24 April 2021

Analyse This: The Relative Efficiency of Nvidia Architectures...

 

For the last year, I've been looking at the predicted performance and efficiency of the RDNA architecture(s) as those were what I was most familiar with and most interested in due to their presence in the now current gen consoles. I determined early on that there was no IPC improvement between RDNA 1 and 2 and that it was merely* a clockspeed bump that was dictating any performance increase per compute unit (CU). However, in the back of my mind I was asking myself how Nvidia's architectures stack up against one another in a similar comparison but I knew that you can't normally directly compare between architectural designs except when the comparison is abstracted via different metrics. 
*I say "merely" but I still think it's impressive how far AMD were able to push the working frequency of their chips.
Luckily for me, this is exactly what I did for the final RDNA analysis - I used real world benchmarks  in games and actively used frequency (performed by TechPowerUp) to inform the relationship between performance and architectural aspects. While I wasn't able to pull as much information due to the differences in architecture, I was still able to compare and contrast between AMD's and Nvidia's respective approaches to graphics card design and I'll try and take a look into the future to see what we might expect next, as I always do...


Comparison design...


As with the RDNA analysis, I need to have a reference point. In that case it was the RX 5700 XT, a fully utilised mid-range* die for which there are no parts disabled or cut-down. For this analysis, I chose the GTX 1060 - also a fully featured, mid-range part which had no parts disabled. This is so that we can more easily see performance changes when adding/removing resources. Other people like to start at the top or the bottom but it's purely a personal preference and shouldn't affect the overall conclusions, though I think it is important to have the reference be the "ideal" design as intended by the manufacturer (i.e. not cut-down).
*In this context, although the RX 5700 XT was not in the middle of the AMD lineup at the time of release, it was mid-range when considering the increased numbers of CU at the high end of the RX 6000 series cards...
I chose eight game titles that are benchmarked by TechPowerUp with a resolution of 1440p which I feel represent a good variation of game engines and rendering challenge for the cards covered, which would require high performance (i.e. high numbers of high quality frames per second). The only type of engine/game I didn't include was for strategy games but I am not of the belief that those engines really push the capabilities of graphics architectures all that much - especially at the tested resolution where CPU bottlenecking can still be the main limiting factor.

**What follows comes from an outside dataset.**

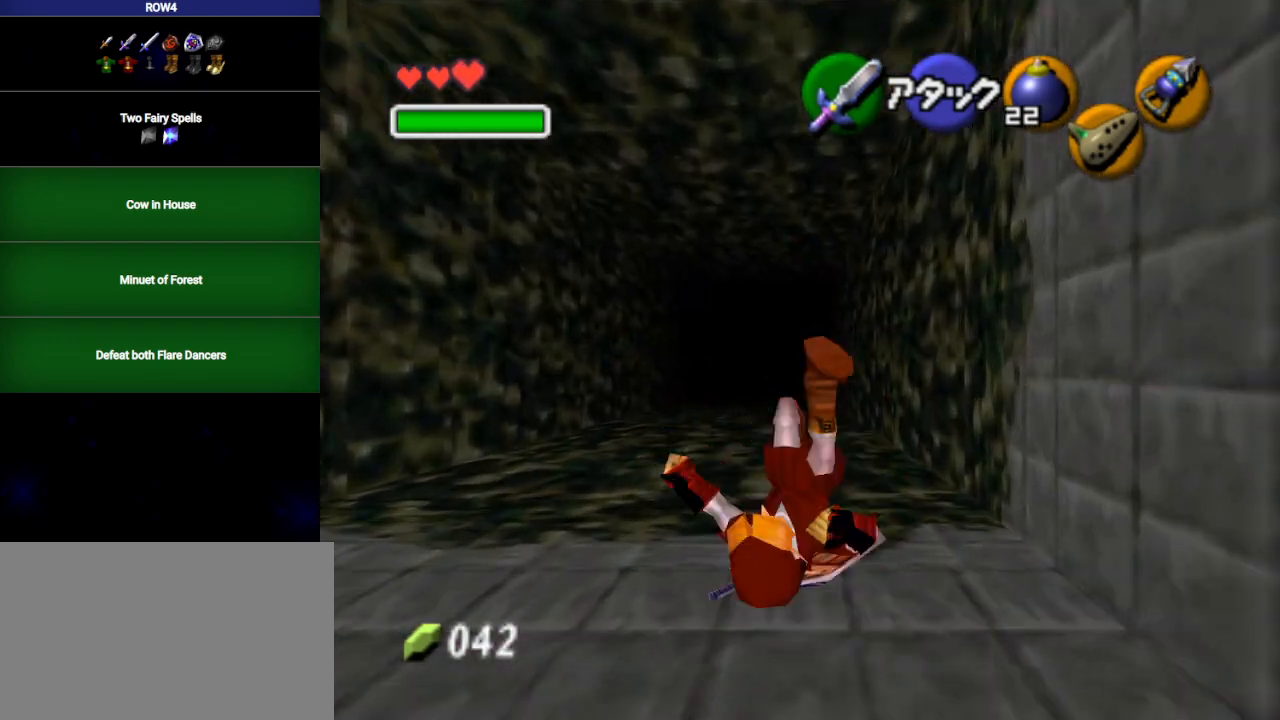
{"buttons": ["A"], "left_stick": "up", "right_stick": "center", "events": [[17, "A", "up"], [450, "A", "down"]]}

For the comparison, I made a ratio between the performance in each title with the card in question to that of the GTX 1060 then I made a theoretical calculation per FP32 unit or per SM of each card based on the performance per unit of the GTX 1060. I compared the ratio between reality and theory to get a metric of performance efficiency per FP32 unit or per SM. From this I hoped to visualise how efficient, bottlenecked and/or resource starved the Pascal, Turing and Ampere gaming architectuers are relative to each other when performing rasterisation workloads. I will not be comparing ray tracing performance in this analysis but that could be something I explore in the future if I feel it's interesting enough.

What is important to note is that this is specifically with respect to gaming performance (if that wasn't obvious). It can be argued that the direction Nvidia are taking with their architectural design is moving away from being gaming focussed and that is something I am not equipped to analyse right now.

Finally, when comparing clock frequencies, I took the median frequency from TechPowerUp's reviews of each card into account. This is a necessary simplification that will mostly reflect reality in a non-thermally constrained setup but be advised that there may be some variation not taken into account for certain types of game engine workload.

Finally, finally, the one big omission in this comparison is that it is assumed that there are no glaring off-die bottlenecks for each SKU holding back performance due to cheaping out on design. Though I will address this a little in the conclusion.


The efficiency of Nvidia's architectures...


Real world data compared to that predicted by theory...

All cards used were reference versions with the exception of the MSI Lightning Z version of the RTX 2080 Ti which was included to explore the relationship of clock frequency with the number of resources on the same card in the 20 series as I noticed that the 30 series doesn't appear to benefit much from increases in clock frequency from the stock setup and the 10 series has a more modest benefit from slight increases in clock speed (around 60% of that in the 20 series). 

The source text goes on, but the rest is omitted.